By examining the collapse of the two firms, there are some similarities since both companies:

  • assumed that the markets will always work to their benefit

  • there was a public belief that both companies were trustworthy and "too big to fail"

  • used very bad risk management practices

  • went from top to bottom within a few days

  • were to be sold but the sale was not completed

  • the regulators were not willing to bail out either of them.

  • their failure had a domino effect on the industry.


Can regulation indeed help?


There were several discussions in the past regarding the need of regulating the crypto industry and the need for investor protection.


The truth is that regulations will not protect customers from losses when investing in high-risk products and products that they do not understand. However, regulations impose requirements on regulated entities to prevent bad practices that could harm or mislead investors when making investment decisions.
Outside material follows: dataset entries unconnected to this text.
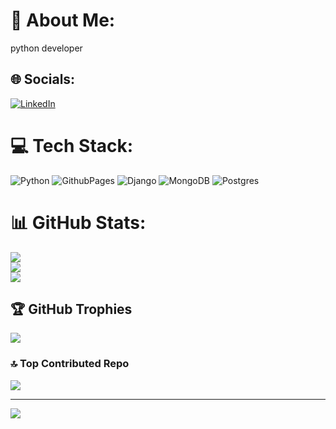 # 💫 About Me:
python developer<br>


## 🌐 Socials:
[![LinkedIn](https://img.shields.io/badge/LinkedIn-%230077B5.svg?logo=linkedin&logoColor=white)](https://linkedin.com/in/amirhosseindzh) 

# 💻 Tech Stack:
![Python](https://img.shields.io/badge/python-3670A0?style=for-the-badge&logo=python&logoColor=ffdd54) ![GithubPages](https://img.shields.io/badge/github%20pages-121013?style=for-the-badge&logo=github&logoColor=white) ![Django](https://img.shields.io/badge/django-%23092E20.svg?style=for-the-badge&logo=django&logoColor=white) ![MongoDB](https://img.shields.io/badge/MongoDB-%234ea94b.svg?style=for-the-badge&logo=mongodb&logoColor=white) ![Postgres](https://img.shields.io/badge/postgres-%23316192.svg?style=for-the-badge&logo=postgresql&logoColor=white)
# 📊 GitHub Stats:
![](https://github-readme-stats.vercel.app/api?username=Amirhoseindzh&theme=dark&hide_border=false&include_all_commits=true&count_private=true)<br/>
![](https://github-readme-streak-stats.herokuapp.com/?user=Amirhoseindzh&theme=dark&hide_border=false)<br/>
![](https://github-readme-stats.vercel.app/api/top-langs/?username=Amirhoseindzh&theme=dark&hide_border=false&include_all_commits=true&count_private=true&layout=compact)

## 🏆 GitHub Trophies
![](https://github-profile-trophy.vercel.app/?username=Amirhoseindzh&theme=radical&no-frame=true&no-bg=false&margin-w=4)

### 🔝 Top Contributed Repo
![](https://github-contributor-stats.vercel.app/api?username=Amirhoseindzh&limit=5&theme=dracula&combine_all_yearly_contributions=true)

---
[![](https://visitcount.itsvg.in/api?id=Amirhoseindzh&icon=5&color=5)](https://visitcount.itsvg.in)

<!-- Proudly created with GPRM ( https://gprm.itsvg.in ) -->
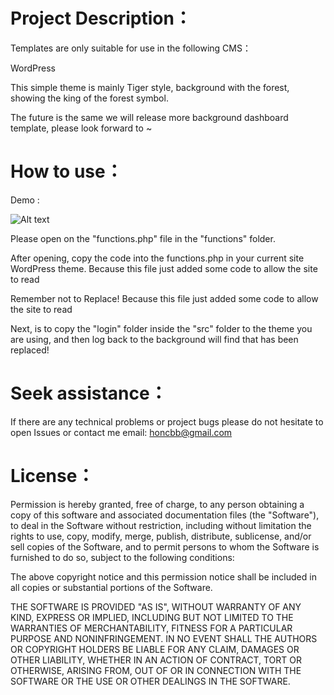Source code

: 

# Project  Description：

Templates are only suitable for use in the following CMS：

WordPress

This simple theme is mainly Tiger style, background with the forest, showing the king of the forest symbol.

The future is the same we will release more background dashboard template, please look forward to ~


# How to use：

Demo :

![Alt text](https://i.imgur.com/DD3FjdU.jpg)


Please open on the "functions.php" file in the "functions" folder.

After opening, copy the code into the functions.php in your current site WordPress theme. Because this file just added some code to allow the site to read

Remember not to Replace! Because this file just added some code to allow the site to read

Next, is to copy the "login" folder inside the "src" folder to the theme you are using, and then log back to the background will find that has been replaced!


# Seek assistance：

If there are any technical problems or project bugs please do not hesitate to open Issues or contact me email: honcbb@gmail.com

# License：

Permission is hereby granted, free of charge, to any person
obtaining a copy of this software and associated documentation
files (the "Software"), to deal in the Software without
restriction, including without limitation the rights to use,
copy, modify, merge, publish, distribute, sublicense, and/or sell
copies of the Software, and to permit persons to whom the
Software is furnished to do so, subject to the following
conditions:

The above copyright notice and this permission notice shall be
included in all copies or substantial portions of the Software.

THE SOFTWARE IS PROVIDED "AS IS", WITHOUT WARRANTY OF ANY KIND,
EXPRESS OR IMPLIED, INCLUDING BUT NOT LIMITED TO THE WARRANTIES
OF MERCHANTABILITY, FITNESS FOR A PARTICULAR PURPOSE AND
NONINFRINGEMENT. IN NO EVENT SHALL THE AUTHORS OR COPYRIGHT
HOLDERS BE LIABLE FOR ANY CLAIM, DAMAGES OR OTHER LIABILITY,
WHETHER IN AN ACTION OF CONTRACT, TORT OR OTHERWISE, ARISING
FROM, OUT OF OR IN CONNECTION WITH THE SOFTWARE OR THE USE OR
OTHER DEALINGS IN THE SOFTWARE.
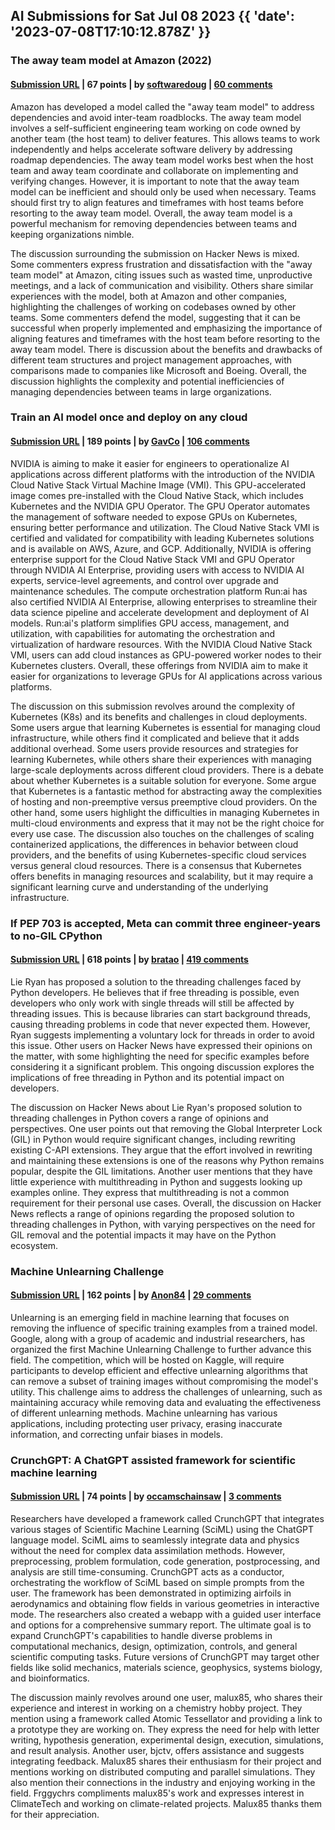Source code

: ## AI Submissions for Sat Jul 08 2023 {{ 'date': '2023-07-08T17:10:12.878Z' }}

### The away team model at Amazon (2022)

#### [Submission URL](https://pedrodelgallego.github.io/blog/amazon/operating-model/away-team-model/) | 67 points | by [softwaredoug](https://news.ycombinator.com/user?id=softwaredoug) | [60 comments](https://news.ycombinator.com/item?id=36645306)

Amazon has developed a model called the "away team model" to address dependencies and avoid inter-team roadblocks. The away team model involves a self-sufficient engineering team working on code owned by another team (the host team) to deliver features. This allows teams to work independently and helps accelerate software delivery by addressing roadmap dependencies. The away team model works best when the host team and away team coordinate and collaborate on implementing and verifying changes. However, it is important to note that the away team model can be inefficient and should only be used when necessary. Teams should first try to align features and timeframes with host teams before resorting to the away team model. Overall, the away team model is a powerful mechanism for removing dependencies between teams and keeping organizations nimble.

The discussion surrounding the submission on Hacker News is mixed. Some commenters express frustration and dissatisfaction with the "away team model" at Amazon, citing issues such as wasted time, unproductive meetings, and a lack of communication and visibility. Others share similar experiences with the model, both at Amazon and other companies, highlighting the challenges of working on codebases owned by other teams. Some commenters defend the model, suggesting that it can be successful when properly implemented and emphasizing the importance of aligning features and timeframes with the host team before resorting to the away team model. There is discussion about the benefits and drawbacks of different team structures and project management approaches, with comparisons made to companies like Microsoft and Boeing. Overall, the discussion highlights the complexity and potential inefficiencies of managing dependencies between teams in large organizations.

### Train an AI model once and deploy on any cloud

#### [Submission URL](https://developer.nvidia.com/blog/train-your-ai-model-once-and-deploy-on-any-cloud-with-nvidia-and-runai/) | 189 points | by [GavCo](https://news.ycombinator.com/user?id=GavCo) | [106 comments](https://news.ycombinator.com/item?id=36642315)

NVIDIA is aiming to make it easier for engineers to operationalize AI applications across different platforms with the introduction of the NVIDIA Cloud Native Stack Virtual Machine Image (VMI). This GPU-accelerated image comes pre-installed with the Cloud Native Stack, which includes Kubernetes and the NVIDIA GPU Operator. The GPU Operator automates the management of software needed to expose GPUs on Kubernetes, ensuring better performance and utilization. The Cloud Native Stack VMI is certified and validated for compatibility with leading Kubernetes solutions and is available on AWS, Azure, and GCP. Additionally, NVIDIA is offering enterprise support for the Cloud Native Stack VMI and GPU Operator through NVIDIA AI Enterprise, providing users with access to NVIDIA AI experts, service-level agreements, and control over upgrade and maintenance schedules. The compute orchestration platform Run:ai has also certified NVIDIA AI Enterprise, allowing enterprises to streamline their data science pipeline and accelerate development and deployment of AI models. Run:ai's platform simplifies GPU access, management, and utilization, with capabilities for automating the orchestration and virtualization of hardware resources. With the NVIDIA Cloud Native Stack VMI, users can add cloud instances as GPU-powered worker nodes to their Kubernetes clusters. Overall, these offerings from NVIDIA aim to make it easier for organizations to leverage GPUs for AI applications across various platforms.

The discussion on this submission revolves around the complexity of Kubernetes (K8s) and its benefits and challenges in cloud deployments. Some users argue that learning Kubernetes is essential for managing cloud infrastructure, while others find it complicated and believe that it adds additional overhead. Some users provide resources and strategies for learning Kubernetes, while others share their experiences with managing large-scale deployments across different cloud providers. There is a debate about whether Kubernetes is a suitable solution for everyone. Some argue that Kubernetes is a fantastic method for abstracting away the complexities of hosting and non-preemptive versus preemptive cloud providers. On the other hand, some users highlight the difficulties in managing Kubernetes in multi-cloud environments and express that it may not be the right choice for every use case. The discussion also touches on the challenges of scaling containerized applications, the differences in behavior between cloud providers, and the benefits of using Kubernetes-specific cloud services versus general cloud resources. There is a consensus that Kubernetes offers benefits in managing resources and scalability, but it may require a significant learning curve and understanding of the underlying infrastructure.

### If PEP 703 is accepted, Meta can commit three engineer-years to no-GIL CPython

#### [Submission URL](https://discuss.python.org/t/a-fast-free-threading-python/27903/99) | 618 points | by [bratao](https://news.ycombinator.com/user?id=bratao) | [419 comments](https://news.ycombinator.com/item?id=36643670)

Lie Ryan has proposed a solution to the threading challenges faced by Python developers. He believes that if free threading is possible, even developers who only work with single threads will still be affected by threading issues. This is because libraries can start background threads, causing threading problems in code that never expected them. However, Ryan suggests implementing a voluntary lock for threads in order to avoid this issue. Other users on Hacker News have expressed their opinions on the matter, with some highlighting the need for specific examples before considering it a significant problem. This ongoing discussion explores the implications of free threading in Python and its potential impact on developers.

The discussion on Hacker News about Lie Ryan's proposed solution to threading challenges in Python covers a range of opinions and perspectives. One user points out that removing the Global Interpreter Lock (GIL) in Python would require significant changes, including rewriting existing C-API extensions. They argue that the effort involved in rewriting and maintaining these extensions is one of the reasons why Python remains popular, despite the GIL limitations. Another user mentions that they have little experience with multithreading in Python and suggests looking up examples online. They express that multithreading is not a common requirement for their personal use cases. Overall, the discussion on Hacker News reflects a range of opinions regarding the proposed solution to threading challenges in Python, with varying perspectives on the need for GIL removal and the potential impacts it may have on the Python ecosystem.

### Machine Unlearning Challenge

#### [Submission URL](https://ai.googleblog.com/2023/06/announcing-first-machine-unlearning.html) | 162 points | by [Anon84](https://news.ycombinator.com/user?id=Anon84) | [29 comments](https://news.ycombinator.com/item?id=36649710)

Unlearning is an emerging field in machine learning that focuses on removing the influence of specific training examples from a trained model. Google, along with a group of academic and industrial researchers, has organized the first Machine Unlearning Challenge to further advance this field. The competition, which will be hosted on Kaggle, will require participants to develop efficient and effective unlearning algorithms that can remove a subset of training images without compromising the model's utility. This challenge aims to address the challenges of unlearning, such as maintaining accuracy while removing data and evaluating the effectiveness of different unlearning methods. Machine unlearning has various applications, including protecting user privacy, erasing inaccurate information, and correcting unfair biases in models.

### CrunchGPT: A ChatGPT assisted framework for scientific machine learning

#### [Submission URL](https://arxiv.org/abs/2306.15551) | 74 points | by [occamschainsaw](https://news.ycombinator.com/user?id=occamschainsaw) | [3 comments](https://news.ycombinator.com/item?id=36644933)

Researchers have developed a framework called CrunchGPT that integrates various stages of Scientific Machine Learning (SciML) using the ChatGPT language model. SciML aims to seamlessly integrate data and physics without the need for complex data assimilation methods. However, preprocessing, problem formulation, code generation, postprocessing, and analysis are still time-consuming. CrunchGPT acts as a conductor, orchestrating the workflow of SciML based on simple prompts from the user. The framework has been demonstrated in optimizing airfoils in aerodynamics and obtaining flow fields in various geometries in interactive mode. The researchers also created a webapp with a guided user interface and options for a comprehensive summary report. The ultimate goal is to expand CrunchGPT's capabilities to handle diverse problems in computational mechanics, design, optimization, controls, and general scientific computing tasks. Future versions of CrunchGPT may target other fields like solid mechanics, materials science, geophysics, systems biology, and bioinformatics.

The discussion mainly revolves around one user, malux85, who shares their experience and interest in working on a chemistry hobby project. They mention using a framework called Atomic Tessellator and providing a link to a prototype they are working on. They express the need for help with letter writing, hypothesis generation, experimental design, execution, simulations, and result analysis. Another user, bjctv, offers assistance and suggests integrating feedback. Malux85 shares their enthusiasm for their project and mentions working on distributed computing and parallel simulations. They also mention their connections in the industry and enjoying working in the field. Frggychrs compliments malux85's work and expresses interest in ClimateTech and working on climate-related projects. Malux85 thanks them for their appreciation.
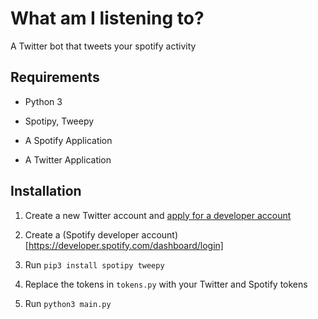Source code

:# What am I listening to?
A Twitter bot that tweets your spotify activity

## Requirements
- Python 3

- Spotipy, Tweepy

- A Spotify Application

- A Twitter Application

## Installation
1. Create a new Twitter account and [apply for a developer account](https://developer.twitter.com/en/apply-for-access)

2. Create a (Spotify developer account)[https://developer.spotify.com/dashboard/login]

3. Run `pip3 install spotipy tweepy`

4. Replace the tokens in `tokens.py` with your Twitter and Spotify tokens

5. Run `python3 main.py`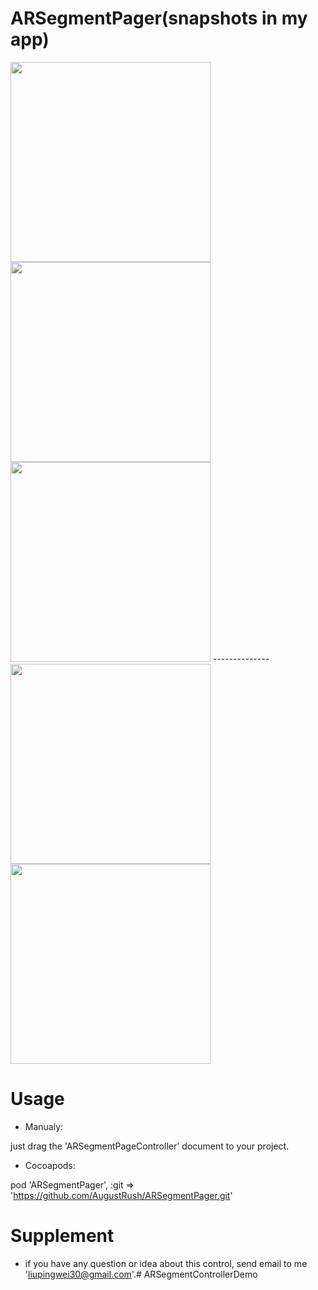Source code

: # ARSegmentPager(snapshots in my app)


<img src="https://github.com/AugustRush/ARSegmentPager/blob/master/demo.gif" width="320">
<img src="https://github.com/AugustRush/ARSegmentPager/blob/master/IMG_0083.PNG" width="320">
<img src="https://github.com/AugustRush/ARSegmentPager/blob/master/IMG_0085.PNG" width="320">
--------------
<img src="https://github.com/AugustRush/ARSegmentPager/blob/master/pager3.gif" width="320">
<img src="https://github.com/AugustRush/ARSegmentPager/blob/master/pager4.gif" width="320">

# Usage

* Manualy:

just drag the 'ARSegmentPageController' document to your project.

* Cocoapods:

pod 'ARSegmentPager', :git => 'https://github.com/AugustRush/ARSegmentPager.git'

# Supplement

* if you have any question or idea about this control, send email to me 'liupingwei30@gmail.com'.# ARSegmentControllerDemo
In the case of FTX where we have seen the following bad practices:


❌ Bad governance

❌ Inappropriate safeguarding of clients' funds

❌ No disclosures as to the way funds were used

❌ Fraud

❌ Market manipulation


These bad practices could have been prevented if FTX had appropriate procedures in place regarding governance, safeguarding, disclosure arrangements, fraud prevention and market abuse policies.


On the other side, the crypto industry is very different to the traditional financial industry and any regulations must be designed carefully, taking into consideration the specific nature of crypto, and in a way that will not "kill" the market.